Additionally, she was also one of the first African-American women to work at NASA as a scientist along with Mary Jackson and Dorothy Vaughan, two other African-American mathematicians. Their life and work as successful women in engineering are portrayed in the 2016 movie ‘Hidden Figures’.

Sister Mary Kenneth Keller (1913 – 1985)

Sister Mary Kenneth Keller was one of first two people to earn a Ph.D. in computer science in America. She was a Roman Catholic nun who was known for her role in the implementation the computer language BASIC.

Evelyn Boyd Granville (1924 – Present)

Evenlyn Boyd Granville was the second African-American woman to earn a Ph.D. in mathematics in America, and is a pioneer in the field of engineering. During her career, she worked on a variety of projects for the Apollo program, which included celestial mechanics, trajectory computation, and digital computer techniques.

Frances E. Allen (August 1932 – Present)

Frances E. Allen is famous for her work in compilers, program optimisation, and parallelisation in her career as a computer scientist. She also played an important part in the intelligence work on programming languages and security codes for the NSA.

Barbara Liskov (November 1939 – Present)

Barbara Liskov is another woman in engineering – an American computer scientist who is known for her contributions to programming languages, programming methodology, and distributed systems. She developed two programming languages and was inducted into the National Inventors Hall of Fame in 2012.

Leah Jamieson ( August 1949 – Present)

Leah Jamieson is the founder of the Engineering Projects in Community Service Program (EPICS). As an American engineering teacher, she is known for her work in the fields of speech analysis and recognition, design and analysis of parallel processing algorithms.
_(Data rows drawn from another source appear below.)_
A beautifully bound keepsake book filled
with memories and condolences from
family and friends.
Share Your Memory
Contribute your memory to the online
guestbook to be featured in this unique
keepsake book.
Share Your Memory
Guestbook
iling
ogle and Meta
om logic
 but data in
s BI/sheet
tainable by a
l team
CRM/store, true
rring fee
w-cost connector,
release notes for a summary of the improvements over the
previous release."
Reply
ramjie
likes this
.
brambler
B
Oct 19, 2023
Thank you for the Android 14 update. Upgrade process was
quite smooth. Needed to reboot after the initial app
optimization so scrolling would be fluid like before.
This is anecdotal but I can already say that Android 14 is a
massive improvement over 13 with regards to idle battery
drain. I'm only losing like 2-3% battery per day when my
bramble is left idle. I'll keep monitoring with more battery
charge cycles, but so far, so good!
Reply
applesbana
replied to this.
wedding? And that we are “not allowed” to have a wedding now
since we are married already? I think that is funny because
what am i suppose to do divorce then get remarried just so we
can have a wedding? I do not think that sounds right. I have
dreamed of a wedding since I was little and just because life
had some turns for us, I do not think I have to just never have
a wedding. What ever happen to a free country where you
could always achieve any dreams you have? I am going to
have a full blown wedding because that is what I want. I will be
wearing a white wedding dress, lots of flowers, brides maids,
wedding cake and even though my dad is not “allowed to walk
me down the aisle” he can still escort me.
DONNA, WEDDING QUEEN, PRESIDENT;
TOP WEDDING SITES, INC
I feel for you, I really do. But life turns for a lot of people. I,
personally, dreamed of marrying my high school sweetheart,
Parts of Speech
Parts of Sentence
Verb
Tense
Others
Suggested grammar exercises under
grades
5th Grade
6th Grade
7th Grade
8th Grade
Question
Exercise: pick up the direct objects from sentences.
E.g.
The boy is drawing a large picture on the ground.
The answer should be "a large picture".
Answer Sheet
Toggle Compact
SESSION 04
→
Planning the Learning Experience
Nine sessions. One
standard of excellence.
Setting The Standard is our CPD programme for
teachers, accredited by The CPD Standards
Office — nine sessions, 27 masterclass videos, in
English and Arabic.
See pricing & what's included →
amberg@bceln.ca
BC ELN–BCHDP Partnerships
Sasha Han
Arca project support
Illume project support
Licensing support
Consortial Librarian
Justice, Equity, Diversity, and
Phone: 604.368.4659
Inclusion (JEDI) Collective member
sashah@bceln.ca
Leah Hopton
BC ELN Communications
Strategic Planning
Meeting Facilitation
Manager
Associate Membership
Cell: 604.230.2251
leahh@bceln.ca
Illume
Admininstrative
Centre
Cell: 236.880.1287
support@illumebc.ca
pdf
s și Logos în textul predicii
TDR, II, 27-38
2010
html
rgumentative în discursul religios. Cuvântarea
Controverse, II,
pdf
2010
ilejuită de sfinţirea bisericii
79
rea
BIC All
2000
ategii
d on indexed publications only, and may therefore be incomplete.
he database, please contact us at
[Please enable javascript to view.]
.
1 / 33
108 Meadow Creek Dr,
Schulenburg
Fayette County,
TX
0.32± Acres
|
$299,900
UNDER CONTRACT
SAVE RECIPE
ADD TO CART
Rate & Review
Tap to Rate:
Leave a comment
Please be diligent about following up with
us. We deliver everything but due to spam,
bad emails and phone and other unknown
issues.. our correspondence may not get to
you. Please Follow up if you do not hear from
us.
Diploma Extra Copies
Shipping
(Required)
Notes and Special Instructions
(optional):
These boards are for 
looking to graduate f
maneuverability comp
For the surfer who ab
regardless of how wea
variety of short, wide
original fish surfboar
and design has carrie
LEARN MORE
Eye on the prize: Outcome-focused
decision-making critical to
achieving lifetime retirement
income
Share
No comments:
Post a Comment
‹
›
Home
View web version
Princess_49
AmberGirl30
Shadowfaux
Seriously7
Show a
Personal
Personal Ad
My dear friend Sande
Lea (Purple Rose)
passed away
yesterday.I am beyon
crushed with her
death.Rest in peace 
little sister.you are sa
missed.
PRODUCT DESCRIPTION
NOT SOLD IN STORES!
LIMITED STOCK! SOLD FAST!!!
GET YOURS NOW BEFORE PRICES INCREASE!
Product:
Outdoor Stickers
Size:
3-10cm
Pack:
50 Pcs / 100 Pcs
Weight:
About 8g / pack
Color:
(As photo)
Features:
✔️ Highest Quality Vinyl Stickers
She also went on to apply her findings to the areas of digital speech, image, and signal processing.

Radia Perlman (December 1951 – Present)

Radia Perlman is known as the mother of the internet due to her invention of the spanning-tree protocol, which is integral to the operation of network bridges. She also recently corrected the shortcomings of spanning-trees with her invention of the TRILL protocol.

Melanie Rieback (1978 – Present)

Melanie Rieback is a computer scientist from America, known for her work on improving the privacy and security of radio-frequency identification (RFID) technology.

Samantha John (1985 – Present)

Samantha John is an American entrepreneur who is the co-founder of Hopscotch, an application that teaches kids to program their own games and animation. She is one of the new generation women in technology.

Heather Payne (1988 – Present)

Heather Payne founded Ladies Learning Code (which is now called Canada Learning Code) in 2011, along with Melissa Sariffodeen, Breanna Hughes, and Laura Plant. She has also set up a coding academy in Toronto, called HackerYou, which has also been renamed to Juno College.

Kathryn Parsons (1982 – Present)

Kathryn Parsons is a British entrepreneur who co-founded the London-based tech start-up, Decoded. This is a service that aims to make people achieve digital literacy and claims to train students to ‘code in a day’.

Virginia Rometty (1957 – Present)

Virginia Rometty is the first woman to head tech giant IBM. Before she became the president and CEO of the company in 2012, she worked there under many roles. In 1981, she joined as systems engineer, moving on to heading global sales, marketing and strategy.

Marissa Mayer (1975 – Present)

Marissa Mayer is one of the noteworthy women in technology, formerly serving as the president and CEO of Yahoo! She is also the co-founder of Lumi Labs, a start-up that uses artificial intelligence to build consumer applications.

Sheryl Sandberg (1969 – Present)

Sheryl Sandberg is the COO of Facebook and has been named in the Time 100, an annual list of the most influential people in the world. A philanthropist, she is also the co-founder of LeanIn.org, a support resource for women.

As you can see, there have always been women in engineering and technology, ever since the dawn of the computer age. These women were integral to the developments in this field and have laid the foundations for continued progress in the future.